» **TEXT SEGMENT**:

========

On 5/4/2012 12:19 PM, Tony Duell wrote:
Because
it's clearly simpler to have a single bus and lose the
specialised connectors. Which PCs eventually did (long after Apple did).
Firslty
whatever USB is, it is certainly not a bus.
Secondly, how is it simpler? It certainly makes the electronics a lot
more complicated (USB being a more complex protocol than the one for a
PS/2 keybord or mouse). And I don;t think it makes things much simpler
for the user. After all, there are specific conenctors for the mains
input and the video output (VGA or DVI or whatever), why is a specific
connector for the keyboard so complciated?

========

(Records)

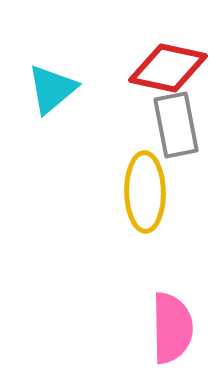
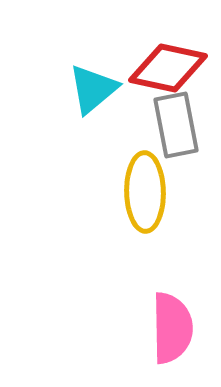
cyan triangle: moved 41 px right
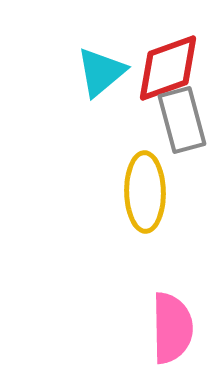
red diamond: rotated 32 degrees counterclockwise
cyan triangle: moved 8 px right, 17 px up
gray rectangle: moved 6 px right, 5 px up; rotated 4 degrees counterclockwise
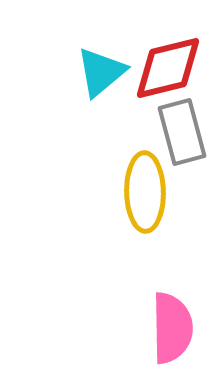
red diamond: rotated 6 degrees clockwise
gray rectangle: moved 12 px down
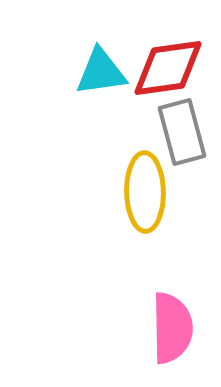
red diamond: rotated 6 degrees clockwise
cyan triangle: rotated 32 degrees clockwise
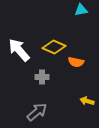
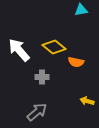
yellow diamond: rotated 15 degrees clockwise
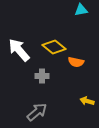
gray cross: moved 1 px up
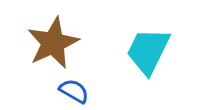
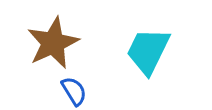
blue semicircle: rotated 28 degrees clockwise
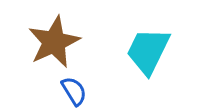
brown star: moved 1 px right, 1 px up
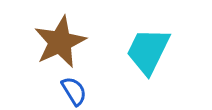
brown star: moved 6 px right
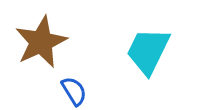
brown star: moved 19 px left
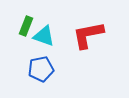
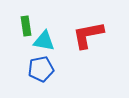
green rectangle: rotated 30 degrees counterclockwise
cyan triangle: moved 5 px down; rotated 10 degrees counterclockwise
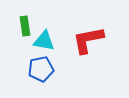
green rectangle: moved 1 px left
red L-shape: moved 5 px down
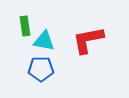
blue pentagon: rotated 10 degrees clockwise
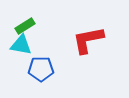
green rectangle: rotated 66 degrees clockwise
cyan triangle: moved 23 px left, 4 px down
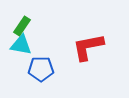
green rectangle: moved 3 px left; rotated 24 degrees counterclockwise
red L-shape: moved 7 px down
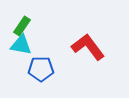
red L-shape: rotated 64 degrees clockwise
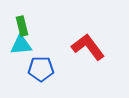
green rectangle: rotated 48 degrees counterclockwise
cyan triangle: rotated 15 degrees counterclockwise
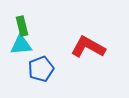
red L-shape: rotated 24 degrees counterclockwise
blue pentagon: rotated 20 degrees counterclockwise
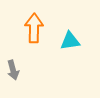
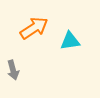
orange arrow: rotated 56 degrees clockwise
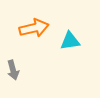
orange arrow: rotated 20 degrees clockwise
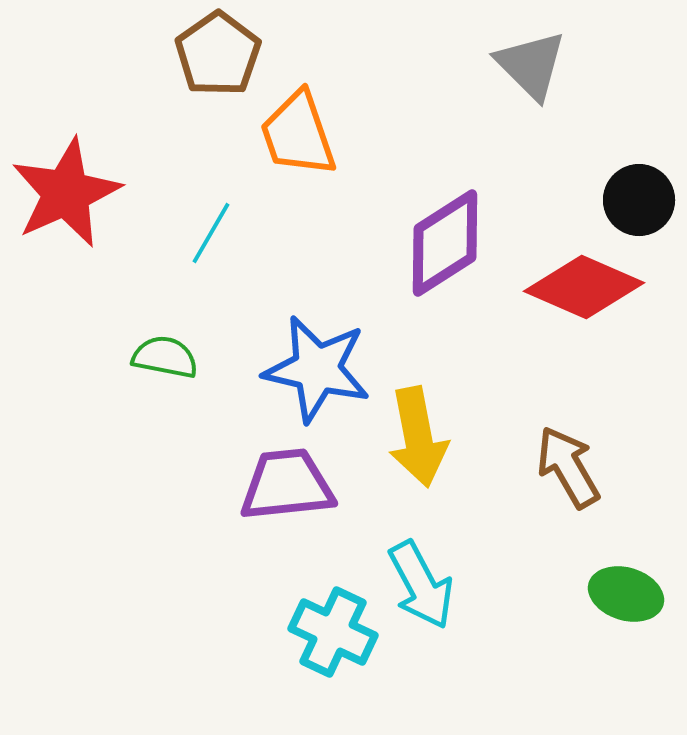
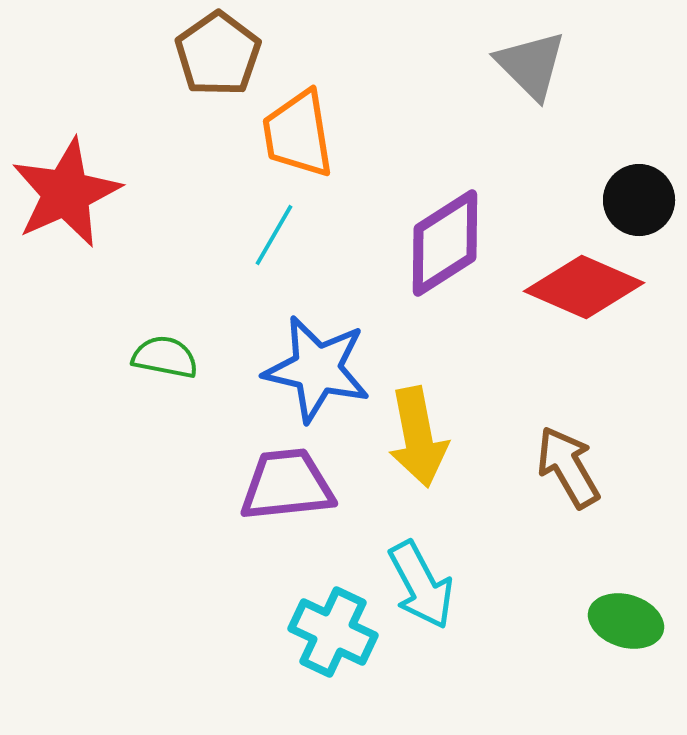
orange trapezoid: rotated 10 degrees clockwise
cyan line: moved 63 px right, 2 px down
green ellipse: moved 27 px down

========

» **TASKS FOR THIS EXERCISE**:
**A.** Answer these about the post about USB:
(i) In the quoted lines at the start, what did PCs eventually do, and did they do it before or after Apple?
(ii) What does the post say USB is certainly not?
(iii) For which two things does the post say there are already specific connectors?
**B.** Return word for word the stretch of the post about USB that opens with the words containing "On 5/4/2012 12:19" and closes with "certainly not a bus.".

» **ANSWERS TO THE TASKS**:
**A.**
(i) They went to a single bus and lost the specialised connectors, long after Apple did.
(ii) A bus.
(iii) The mains input and the video output (VGA or DVI or whatever).

**B.**
On 5/4/2012 12:19 PM, Tony Duell wrote:
Because
it's clearly simpler to have a single bus and lose the
specialised connectors. Which PCs eventually did (long after Apple did).
Firslty
whatever USB is, it is certainly not a bus.